Затем, все так же не отрывая глаз от закусочной, он нажал красную кнопку на пульте. Ружье выстрелило. Хлопок был на удивление аккуратный, и никакого дыма. Словно бы ничего и не произошло.
— Ну, давай глянем, что получилось.
Теперь крестик курсора на экране мигал красным. Олень даже не шелохнулся. Охотник вывел на дисплей точные температурные характеристики объекта. Несколько секунд ничего не происходило, потом столбик термометра пополз вниз, одна десятая градуса за другой.
Охотник облегченно вздохнул:
— Попался, голубчик! — Потом хихикнул: — А эти-то, великие белые охотники, так и сидят себе, дожидаются.
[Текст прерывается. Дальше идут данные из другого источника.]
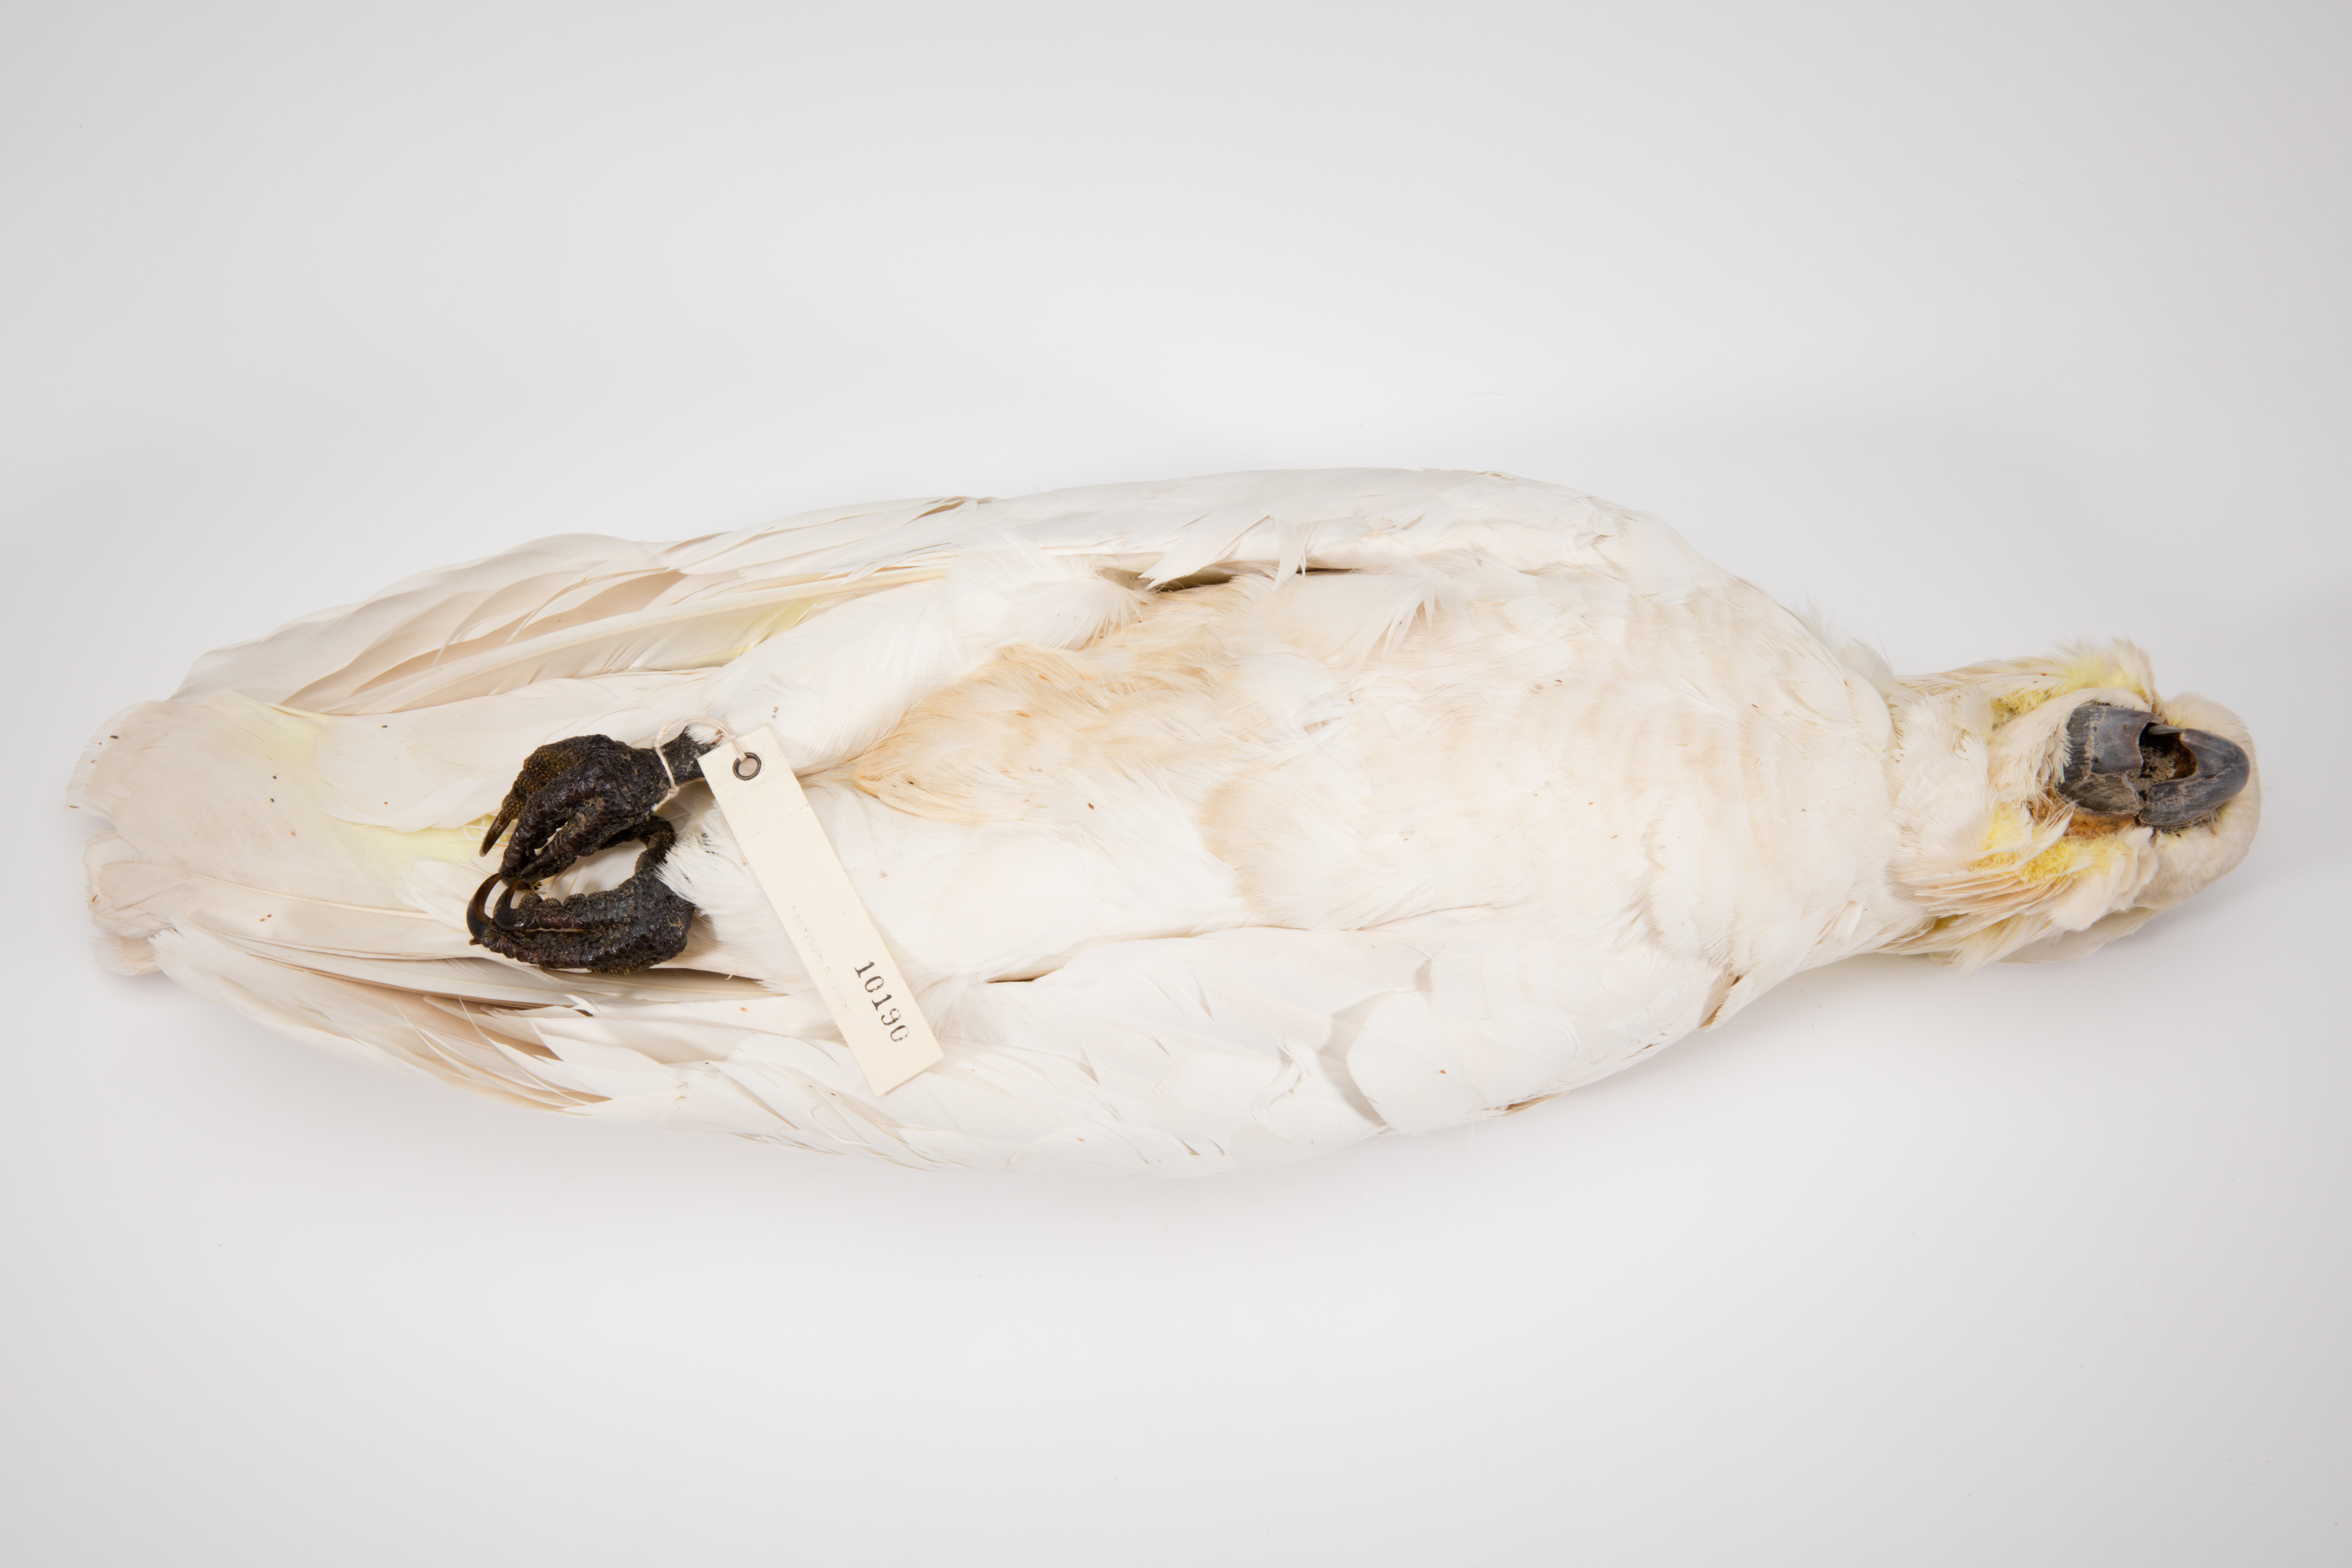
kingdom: Animalia
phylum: Chordata
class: Aves
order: Psittaciformes
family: Psittacidae
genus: Cacatua
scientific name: Cacatua galerita
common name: Sulphur-crested cockatoo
Вот идиоты!
Новый всплеск ярких облачков от двух других охотников. Он нахмурился, не желая подражать им.
— Ну, а теперь займемся твоим приятелем.
Мариетта, штат ДжорджияПозднее я сообразил, что они, должно быть, работали уже довольно долго, прежде чем один из них разбил чашку, и шум разбудил меня.
Я лежал под горой одеял, обмотав шею рукавами лыжной куртки. Видимо, ночью я вставал, чтобы ее натянуть, хотя ничего об этом не помнил. Мама всегда включала кондиционер на полную мощность. Оранжевый циферблат будильника показывал что-то около трех утра. Я совсем продрог в своей пижаме: она была хлопковая, летняя, хотя в нашем доме лето не наступало никогда. С такой мыслью я встал, чтобы повесить куртку обратно в шкаф. Мама будет недовольна, если ее увидит. У нее был пунктик насчет того, что всему свое время.
Вот только если б не было так холодно…
Бормотание. Опять она уснула с включенным телевизором. Рано или поздно взрывы закадрового смеха в каком-нибудь старинном сериале ее разбудят. Я вышел из комнаты, тихонько ступая по толстому ковру. Мама болеет, ей нужно как следует высыпаться. Хотя мне ужасно не хотелось видеть ее в голубоватом свете экрана. Так она казалась мертвой.
Но в спальне никого не было, и телевизор молчал. Одеяла и подушки в беспорядке валялись на большой кровати, которую мама когда-то делила с моим отцом. Это из-за ее болезни он ушел. Он говорил, что ее выбор — чистое безумие. Что он не сможет с этим жить. В тот день, когда отец нас бросил, он просто остановился на дороге и попросил меня «пожалуйста, позаботиться» о матери и пообещать, что с ней ничего не случится.
Ничего себе просьба для ребенка, чья мать умирает от рака печени! У отца не было времени дать мне дальнейшие инструкции, поскольку через месяц или около того он и сам умер от сердечного приступа прямо на работе.